Both of those sides had more quality and, therefore, less incentive to throw all of their eggs into the Fabregas basket and both ultimately regarded him as disposable. In essence, the Catalan’s career is another incarnation of the ‘would you rather be Matt Le Tissier [an immortal legend at a relatively small club] or John O’Shea [a bit part player with a sack of medals]?’ debate. I don’t think Fabregas peaked at Arsenal physically or mentally, but he played his best football there because the circumstances were ripe for him to do so.

Like Liam Brady, Fabregas left Arsenal with a solitary FA Cup medal for a team on the continent at a time when the Gunners were struggling to compete.

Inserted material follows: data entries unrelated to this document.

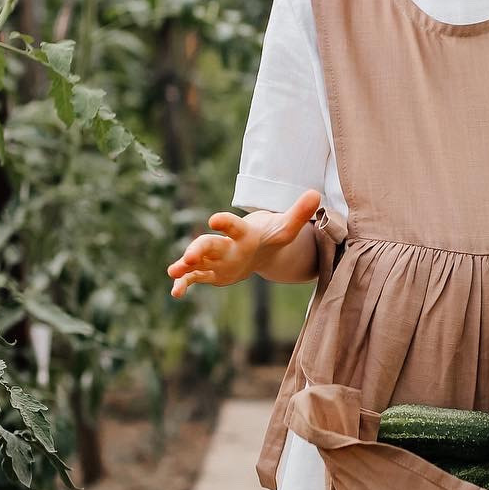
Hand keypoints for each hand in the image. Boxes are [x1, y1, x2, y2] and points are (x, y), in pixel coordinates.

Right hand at [166, 190, 319, 298]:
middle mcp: (225, 244)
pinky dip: (185, 284)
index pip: (233, 226)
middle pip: (209, 244)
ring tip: (173, 273)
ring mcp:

I think, as with Brady, Arsenal fans understood Cesc’s decision to go- especially given his hometown club had just constructed one of the greatest club sides ever under the tutelage of Fabregas’ footballing icon. Even the most one-eyed Arsenal fan could see the attraction.

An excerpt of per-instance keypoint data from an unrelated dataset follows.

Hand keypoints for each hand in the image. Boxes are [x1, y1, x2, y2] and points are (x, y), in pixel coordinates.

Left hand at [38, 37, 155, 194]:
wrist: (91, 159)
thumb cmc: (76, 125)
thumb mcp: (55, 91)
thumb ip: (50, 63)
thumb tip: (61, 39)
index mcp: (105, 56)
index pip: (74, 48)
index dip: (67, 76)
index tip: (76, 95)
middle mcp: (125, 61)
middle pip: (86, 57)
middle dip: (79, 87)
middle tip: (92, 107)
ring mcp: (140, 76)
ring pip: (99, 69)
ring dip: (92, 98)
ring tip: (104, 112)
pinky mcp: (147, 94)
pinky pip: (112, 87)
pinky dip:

Had Barca been anything other than Guardiola’s dream team at that point, I think he might have given Arsenal another few years. But of course, how you feel about the circumstances of his departure will be a deciding factor as to how you regard him. How you feel about the strike during pre-season to help Barca force the price down when they were already the only team in play, how you feel about him preferring the Spanish Grand Prix to his side’s fixture at Fulham on the final day of the 2010-11 season. Does one consider these grievous insults? Do the wounds linger? Or is it just par the course in modern football?

Likewise, his subsequent decision to join Chelsea is not straightforward ‘emotionally’ speaking. The player himself suggests he would have been open to a return to Arsenal, but the club didn’t want him. We all struggled to reconcile Fabregas wearing Chelsea blue, some cannot forgive it and regard it as an opening of old wounds. Others find mitigation in Arsenal’s decision to pass up on an emotional reunion.

That’s the crux of the matter, it comes down to how you feel about those incidents and, true to form, there is a schism in the fan base on that score. There is not really a right or wrong answer. The question of who qualifies as a club ‘legend’ is fraught with difficulty at the best of times because it’s impossible to devise an MOU of what a ‘legend’ actually is. Usually, a set of fans just know somehow.

Fabregas’ case is fascinating because there is so little emotional consensus on the circumstances of his departure. Contrarily, the relatively weak teams in which he played made his star burn more brightly, lending him a kind of pathos too. Cesc’s Arsenal legacy is a mass of contradictions. Maybe we don’t have to debate whether or not he was a ‘legend’, maybe that he is worthy of conversation after all these years is a legacy all of its own.